When I found myself alone in terrible and shameful situations, my first assumption was always that the end of the world was upon us, and I had been caught with my pants down. Had the nuclear apocalypse been announced, and here I was about to die alone, blasted apart along with one of the biggest collections of sex toys and videos in Central Texas? Had the man at my door, his voice raspy with radiation illness, been trying to warn me?

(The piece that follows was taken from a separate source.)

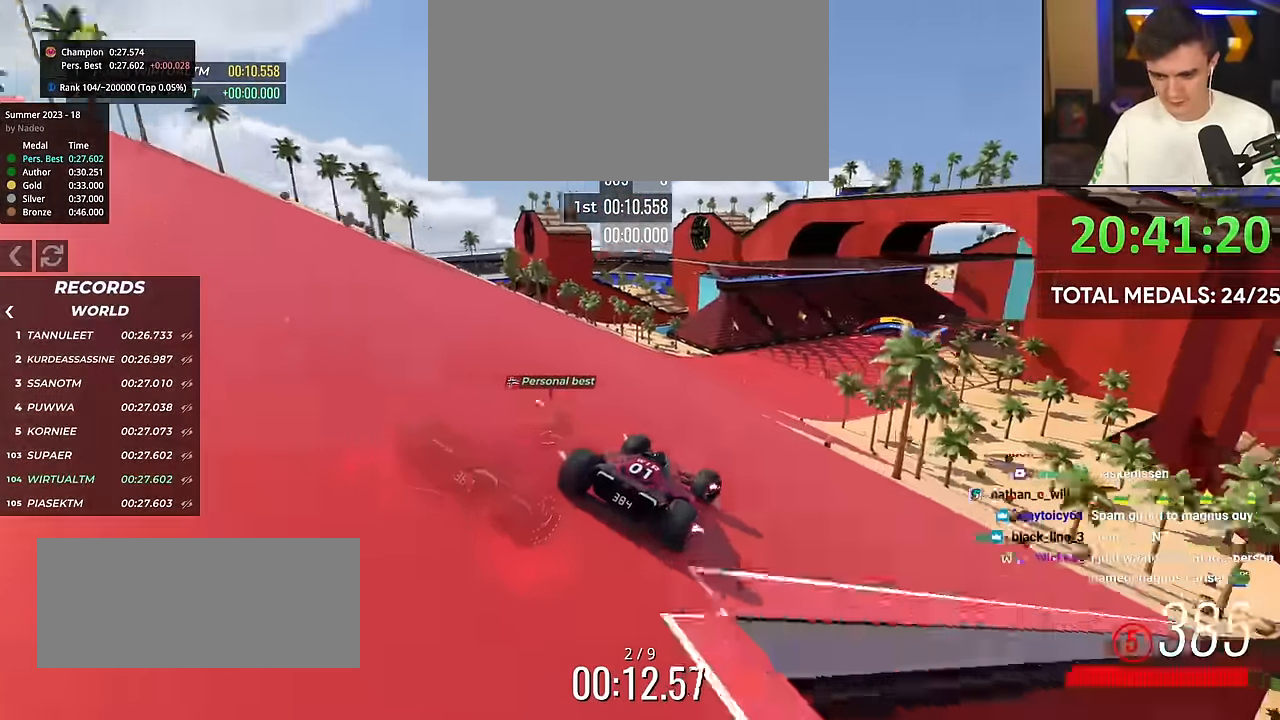
{"keys": ["up"], "events": [[100, "right", "up"], [267, "right", "down"], [384, "right", "up"]]}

I noticed some movement at the front of the store. Just outside the exit, I could see something. It was the rumpled clerk pacing and having a cigarette in the one place where he could smoke while watching both the parking lot and the front desk.
The tokens still filled my pocket like a bag of marbles, but I was afraid to go to the other hallway and run into whoever had been at my door. I took a cigarette from the pack of Camels, and went to where the rumpled clerk was smoking.
“‘Scuse me, bro,” I said, a portrait of heterosexuality. “Mind if I bum a light?”
The clerk narrowed his eyes at me, but reached into his pocket and handed me his lighter. “Here you go.”
I lit my smoke and gave it back to him. “Thanks. How’s it going tonight? You just starting your shift?”
“That’s right,” he said, glancing at his watch. “Only seven hours and forty-three minutes to go.”
“But who’s counting, right? Anyway, I bet the time passes quick. It must be an interesting place to work.”
“Can be,” he said.
“You worked here long?”
By my posture, movement, and eyes, I did everything in my power, short of hocking a loogie, to indicate that these questions were merely friendly conversation and in no way a come-on. I could tell the guy was cautious and even a little annoyed, but he was too polite to tell me to fuck off.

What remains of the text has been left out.